The world's their oyster -- but it's parents who'll shell out

September 06, 1993|By Rob Hiaasen | Rob Hiaasen,Contributing Writer

To parents whose daughters or sons are bright, nostalgic, sociable, creative and college-bound high school seniors:

You will pay for this.

We ran a tab on the cost of being a high school senior. Many of the purchases are optional, of course. We didn't include the cost of a helicopter, which has been rented for a prom night.

And don't date yourself by remembering when class rings cost $25 and were actually worn. Class rings now cost more than $200 and disappear like socks.

The cost of being a senior is more than $1,400 -- give or take an 8-by-10 graduation picture or three. For about $1,260 a semester, you could send your child to Morgan State University or, for $1,500, to Towson State University.

Meaning: Senior year also prepares the parent for college.

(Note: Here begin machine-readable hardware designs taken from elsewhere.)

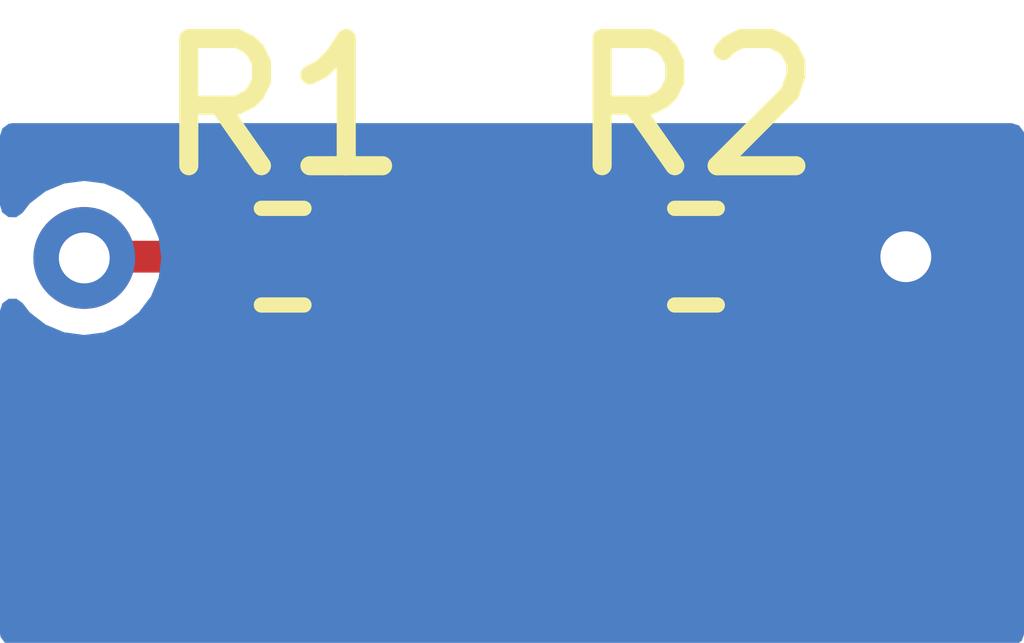
<source format=kicad_pcb>
(kicad_pcb (version 20211014) (generator pcbnew)

  (general
    (thickness 1.6)
  )

  (paper "A4")
  (layers
    (0 "F.Cu" signal)
    (31 "B.Cu" signal)
    (32 "B.Adhes" user "B.Adhesive")
    (33 "F.Adhes" user "F.Adhesive")
    (34 "B.Paste" user)
    (35 "F.Paste" user)
    (36 "B.SilkS" user "B.Silkscreen")
    (37 "F.SilkS" user "F.Silkscreen")
    (38 "B.Mask" user)
    (39 "F.Mask" user)
    (40 "Dwgs.User" user "User.Drawings")
    (41 "Cmts.User" user "User.Comments")
    (42 "Eco1.User" user "User.Eco1")
    (43 "Eco2.User" user "User.Eco2")
    (44 "Edge.Cuts" user)
    (45 "Margin" user)
    (46 "B.CrtYd" user "B.Courtyard")
    (47 "F.CrtYd" user "F.Courtyard")
    (48 "B.Fab" user)
    (49 "F.Fab" user)
    (50 "User.1" user)
    (51 "User.2" user)
    (52 "User.3" user)
    (53 "User.4" user)
    (54 "User.5" user)
    (55 "User.6" user)
    (56 "User.7" user)
    (57 "User.8" user)
    (58 "User.9" user)
  )

  (setup
    (pad_to_mask_clearance 0)
    (pcbplotparams
      (layerselection 0x00010fc_ffffffff)
      (disableapertmacros false)
      (usegerberextensions false)
      (usegerberattributes true)
      (usegerberadvancedattributes true)
      (creategerberjobfile true)
      (svguseinch false)
      (svgprecision 6)
      (excludeedgelayer true)
      (plotframeref false)
      (viasonmask false)
      (mode 1)
      (useauxorigin false)
      (hpglpennumber 1)
      (hpglpenspeed 20)
      (hpglpendiameter 15.000000)
      (dxfpolygonmode true)
      (dxfimperialunits true)
      (dxfusepcbnewfont true)
      (psnegative false)
      (psa4output false)
      (plotreference true)
      (plotvalue true)
      (plotinvisibletext false)
      (sketchpadsonfab false)
      (subtractmaskfromsilk false)
      (outputformat 1)
      (mirror false)
      (drillshape 1)
      (scaleselection 1)
      (outputdirectory "")
    )
  )

  (net 0 "")
  (net 1 "+5V")
  (net 2 "Net-(R1-Pad2)")
  (net 3 "GND")

  (footprint "Resistor_SMD:R_0402_1005Metric_Pad0.72x0.64mm_HandSolder" (layer "F.Cu") (at 82.39 79.14))

  (footprint "Resistor_SMD:R_0402_1005Metric_Pad0.72x0.64mm_HandSolder" (layer "F.Cu") (at 79.14 79.14))

  (segment (start 77.59 79.14) (end 77.58 79.15) (width 0.25) (layer "F.Cu") (net 1) (tstamp 69150e40-ac30-426b-b4bb-eb40fc74a4c3))
  (segment (start 78.5425 79.14) (end 77.59 79.14) (width 0.25) (layer "F.Cu") (net 1) (tstamp 8a4f8750-c0e3-4a40-9768-eb1116ba3ba0))
  (via (at 77.58 79.15) (size 0.8) (drill 0.4) (layers "F.Cu" "B.Cu") (net 1) (tstamp a80890cb-1573-4cdd-a18e-eaa77d8eafca))
  (segment (start 79.7375 79.14) (end 81.7925 79.14) (width 0.25) (layer "F.Cu") (net 2) (tstamp 1c714d29-cdb1-41a8-a08a-4a8aa77206c6))
  (segment (start 82.9875 79.14) (end 84.04 79.14) (width 0.25) (layer "F.Cu") (net 3) (tstamp 03fe0d0b-ecd4-4bad-8392-0a7fe311d14d))
  (via (at 84.04 79.14) (size 0.8) (drill 0.4) (layers "F.Cu" "B.Cu") (net 3) (tstamp 04faef34-a28e-4e22-890f-64240ec444f4))

  (zone (net 3) (net_name "GND") (layer "B.Cu") (tstamp 881d6070-a037-46ba-9709-869f0bcccb6b) (hatch edge 0.508)
    (connect_pads (clearance 0.2))
    (min_thickness 0.2) (filled_areas_thickness no)
    (fill yes (thermal_gap 0.508) (thermal_bridge_width 0.508))
    (polygon
      (pts
        (xy 84.972089 82.199493)
        (xy 76.917406 82.199493)
        (xy 76.917406 78.09)
        (xy 84.972089 78.09)
      )
    )
    (filled_polygon
      (layer "B.Cu")
      (pts
        (xy 84.93128 78.108907)
        (xy 84.967244 78.158407)
        (xy 84.972089 78.189)
        (xy 84.972089 82.100493)
        (xy 84.953182 82.158684)
        (xy 84.903682 82.194648)
        (xy 84.873089 82.199493)
        (xy 77.016406 82.199493)
        (xy 76.958215 82.180586)
        (xy 76.922251 82.131086)
        (xy 76.917406 82.100493)
        (xy 76.917406 79.564565)
        (xy 76.936313 79.506374)
        (xy 76.985813 79.47041)
        (xy 77.046999 79.47041)
        (xy 77.094949 79.504298)
        (xy 77.151718 79.578282)
        (xy 77.277159 79.674536)
        (xy 77.423238 79.735044)
        (xy 77.58 79.755682)
        (xy 77.736762 79.735044)
        (xy 77.882841 79.674536)
        (xy 78.008282 79.578282)
        (xy 78.104536 79.452841)
        (xy 78.165044 79.306762)
        (xy 78.185682 79.15)
        (xy 78.165044 78.993238)
        (xy 78.104536 78.847159)
        (xy 78.008282 78.721718)
        (xy 77.882841 78.625464)
        (xy 77.736762 78.564956)
        (xy 77.58 78.544318)
        (xy 77.423238 78.564956)
        (xy 77.277159 78.625464)
        (xy 77.151718 78.721718)
        (xy 77.147764 78.726871)
        (xy 77.094948 78.795702)
        (xy 77.044523 78.830358)
        (xy 76.983359 78.828756)
        (xy 76.934817 78.791509)
        (xy 76.917406 78.735435)
        (xy 76.917406 78.189)
        (xy 76.936313 78.130809)
        (xy 76.985813 78.094845)
        (xy 77.016406 78.09)
        (xy 84.873089 78.09)
      )
    )
  )
)

</source>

We talked to senior class advisers, parents and businesses that cater to seniors. Here's the conservative tab for senior year:

* Class ring, $250.

* Senior class picture, $150.

* Homecoming dance tickets, $10.

* Extracurricular activities: To play lacrosse, for example, a student would need to buy a $50 attack stick and $60 lacrosse shoes, among other things; drama club members might buy an $8 T-shirt plugging each play; and it would cost $160 -- which includes uniform rental -- for your senior to be in the marching band.

* Fund-raisers: Figure $30 for a car wash, Christmas wrapping paper, candy or anything else hawked by kids to raise money for senior activities.

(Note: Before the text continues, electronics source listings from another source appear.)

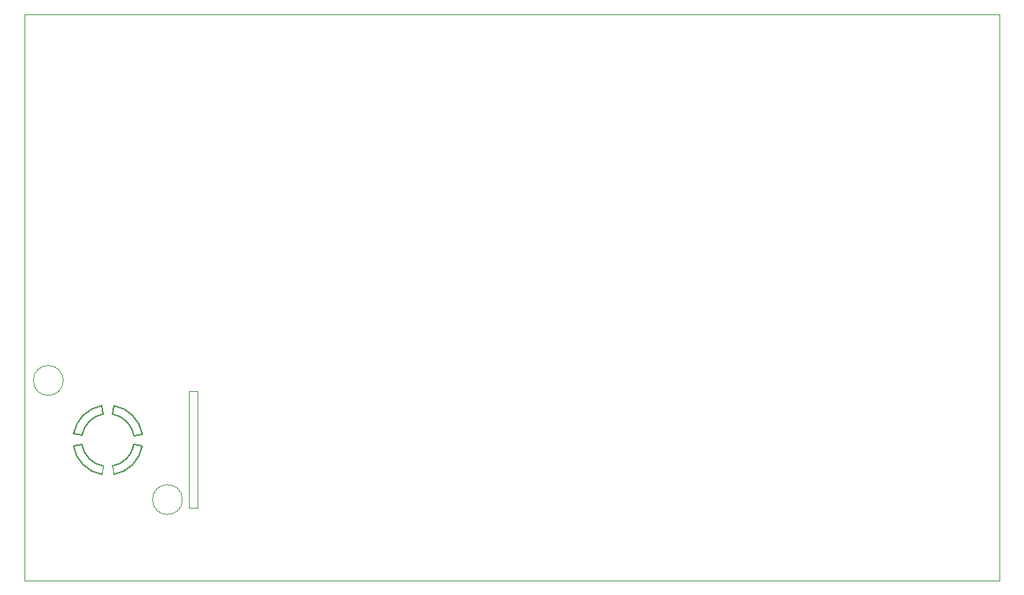
<source format=gbr>
%TF.GenerationSoftware,KiCad,Pcbnew,8.0.5-8.0.5-0~ubuntu24.04.1*%
%TF.CreationDate,2024-09-09T00:24:46+02:00*%
%TF.ProjectId,xMultislope-1v0,784d756c-7469-4736-9c6f-70652d317630,rev?*%
%TF.SameCoordinates,Original*%
%TF.FileFunction,Profile,NP*%
%FSLAX46Y46*%
G04 Gerber Fmt 4.6, Leading zero omitted, Abs format (unit mm)*
G04 Created by KiCad (PCBNEW 8.0.5-8.0.5-0~ubuntu24.04.1) date 2024-09-09 00:24:46*
%MOMM*%
%LPD*%
G01*
G04 APERTURE LIST*
%TA.AperFunction,Profile*%
%ADD10C,0.100000*%
%TD*%
%TA.AperFunction,Profile*%
%ADD11C,0.200000*%
%TD*%
G04 APERTURE END LIST*
D10*
X107569736Y-103088883D02*
X107391889Y-104075155D01*
D11*
X107391889Y-104075155D02*
G75*
G02*
X104079745Y-100745882I727711J4036155D01*
G01*
X104083464Y-99311036D02*
G75*
G02*
X107412747Y-95998949I4036336J-727964D01*
G01*
X108669736Y-96988883D02*
G75*
G02*
X111172521Y-99504646I-550036J-3050017D01*
G01*
X111169736Y-100588883D02*
X112156008Y-100766730D01*
D10*
X102869614Y-93038961D02*
G75*
G02*
X99369614Y-93038961I-1750000J0D01*
G01*
X99369614Y-93038961D02*
G75*
G02*
X102869614Y-93038961I1750000J0D01*
G01*
D11*
X105066936Y-100573123D02*
X104079761Y-100745879D01*
X105069736Y-99488883D02*
X104083464Y-99311036D01*
X108847583Y-96002611D02*
G75*
G02*
X112159697Y-99331889I-727783J-4036189D01*
G01*
D10*
X98369614Y-50029961D02*
X212769614Y-50029961D01*
X212769614Y-116538961D01*
X98369614Y-116538961D01*
X98369614Y-50029961D01*
X108653976Y-103091683D02*
X108826732Y-104078858D01*
D11*
X108669736Y-96988883D02*
X108847583Y-96002611D01*
D10*
X116869614Y-107038961D02*
G75*
G02*
X113369614Y-107038961I-1750000J0D01*
G01*
X113369614Y-107038961D02*
G75*
G02*
X116869614Y-107038961I1750000J0D01*
G01*
D11*
X107585496Y-96986083D02*
X107412740Y-95998908D01*
X111172536Y-99504643D02*
X112159711Y-99331887D01*
D10*
X117619614Y-94288961D02*
X118619614Y-94288961D01*
X118619614Y-108038961D01*
X117619614Y-108038961D01*
X117619614Y-94288961D01*
D11*
X111169736Y-100588883D02*
G75*
G02*
X108653983Y-103091725I-3049936J549883D01*
G01*
X112156008Y-100766730D02*
G75*
G02*
X108826740Y-104078901I-4036208J727730D01*
G01*
X107569736Y-103088883D02*
G75*
G02*
X105066921Y-100573126I549964J3049983D01*
G01*
X105069736Y-99488883D02*
G75*
G02*
X107585503Y-96986125I3050064J-550117D01*
G01*
M02*

</source>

* Prom: Tickets, $30; prom dress, $200 (or tuxedo rental, $75); hair job, $25; on-site prom picture, $10; corsage, $12 (sweetheart roses); limo, $60 a person if six kids rent one for $60 an hour and buy six hours; dinner, $50.

(Sure, proms can cost much more: helicopters, boffo hotels and restaurants. But some seniors have been known to be sensible about it. Really.)

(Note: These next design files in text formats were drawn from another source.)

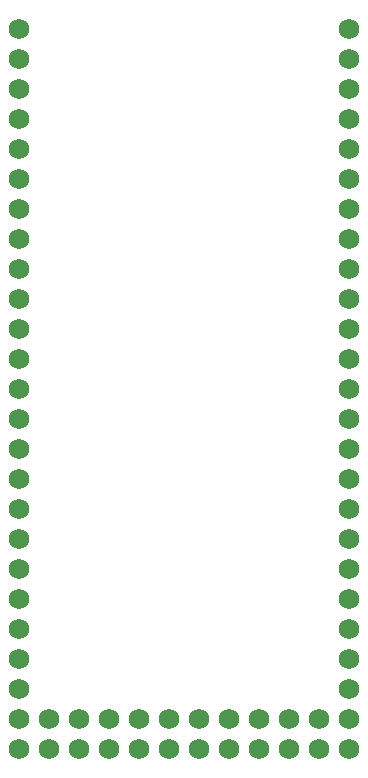
<source format=gbr>
%TF.GenerationSoftware,KiCad,Pcbnew,(6.0.7-1)-1*%
%TF.CreationDate,2022-09-01T15:03:24-04:00*%
%TF.ProjectId,eVolver_pwm,65566f6c-7665-4725-9f70-776d2e6b6963,rev?*%
%TF.SameCoordinates,Original*%
%TF.FileFunction,Soldermask,Bot*%
%TF.FilePolarity,Negative*%
%FSLAX46Y46*%
G04 Gerber Fmt 4.6, Leading zero omitted, Abs format (unit mm)*
G04 Created by KiCad (PCBNEW (6.0.7-1)-1) date 2022-09-01 15:03:24*
%MOMM*%
%LPD*%
G01*
G04 APERTURE LIST*
%ADD10C,1.750800*%
G04 APERTURE END LIST*
D10*
%TO.C,P1*%
X156210000Y-73660000D03*
X156210000Y-76200000D03*
X156210000Y-78740000D03*
X156210000Y-81280000D03*
X156210000Y-83820000D03*
X156210000Y-86360000D03*
X156210000Y-88900000D03*
X156210000Y-91440000D03*
X156210000Y-93980000D03*
X156210000Y-96520000D03*
X156210000Y-99060000D03*
X156210000Y-101600000D03*
X156210000Y-104140000D03*
X156210000Y-106680000D03*
X156210000Y-109220000D03*
X156210000Y-111760000D03*
X156210000Y-114300000D03*
X156210000Y-116840000D03*
X156210000Y-119380000D03*
X156210000Y-121920000D03*
X156210000Y-124460000D03*
X156210000Y-127000000D03*
X156210000Y-129540000D03*
X156210000Y-132080000D03*
X156210000Y-134620000D03*
%TD*%
%TO.C,P2*%
X184150000Y-73660000D03*
X184150000Y-76200000D03*
X184150000Y-78740000D03*
X184150000Y-81280000D03*
X184150000Y-83820000D03*
X184150000Y-86360000D03*
X184150000Y-88900000D03*
X184150000Y-91440000D03*
X184150000Y-93980000D03*
X184150000Y-96520000D03*
X184150000Y-99060000D03*
X184150000Y-101600000D03*
X184150000Y-104140000D03*
X184150000Y-106680000D03*
X184150000Y-109220000D03*
X184150000Y-111760000D03*
X184150000Y-114300000D03*
X184150000Y-116840000D03*
X184150000Y-119380000D03*
X184150000Y-121920000D03*
X184150000Y-124460000D03*
X184150000Y-127000000D03*
X184150000Y-129540000D03*
X184150000Y-132080000D03*
X184150000Y-134620000D03*
%TD*%
%TO.C,P3*%
X181610000Y-132080000D03*
X179070000Y-132080000D03*
X176530000Y-132080000D03*
X173990000Y-132080000D03*
X171450000Y-132080000D03*
X168910000Y-132080000D03*
X166370000Y-132080000D03*
X163830000Y-132080000D03*
X161290000Y-132080000D03*
X158750000Y-132080000D03*
%TD*%
%TO.C,P4*%
X158750000Y-134620000D03*
X161290000Y-134620000D03*
X163830000Y-134620000D03*
X166370000Y-134620000D03*
X168910000Y-134620000D03*
X171450000Y-134620000D03*
X173990000Y-134620000D03*
X176530000Y-134620000D03*
X179070000Y-134620000D03*
X181610000Y-134620000D03*
%TD*%
M02*

</source>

* College boards: SAT, $20; ACT, $16; and AP, $75. Acronyms aren't cheap.

* Graduation announcements, $40.

* Caps and gowns: $15.

* Yearbook, $25; video yearbook, $25; video of graduation, $20.

* College applications: Let's say your child applies to four colleges. At $25 a pop, that's $100.

That's $100 to ask four schools which one will let you spend, for one semester, about as much as you've already spent on senior year for your bright, nostalgic, sociable and creative child.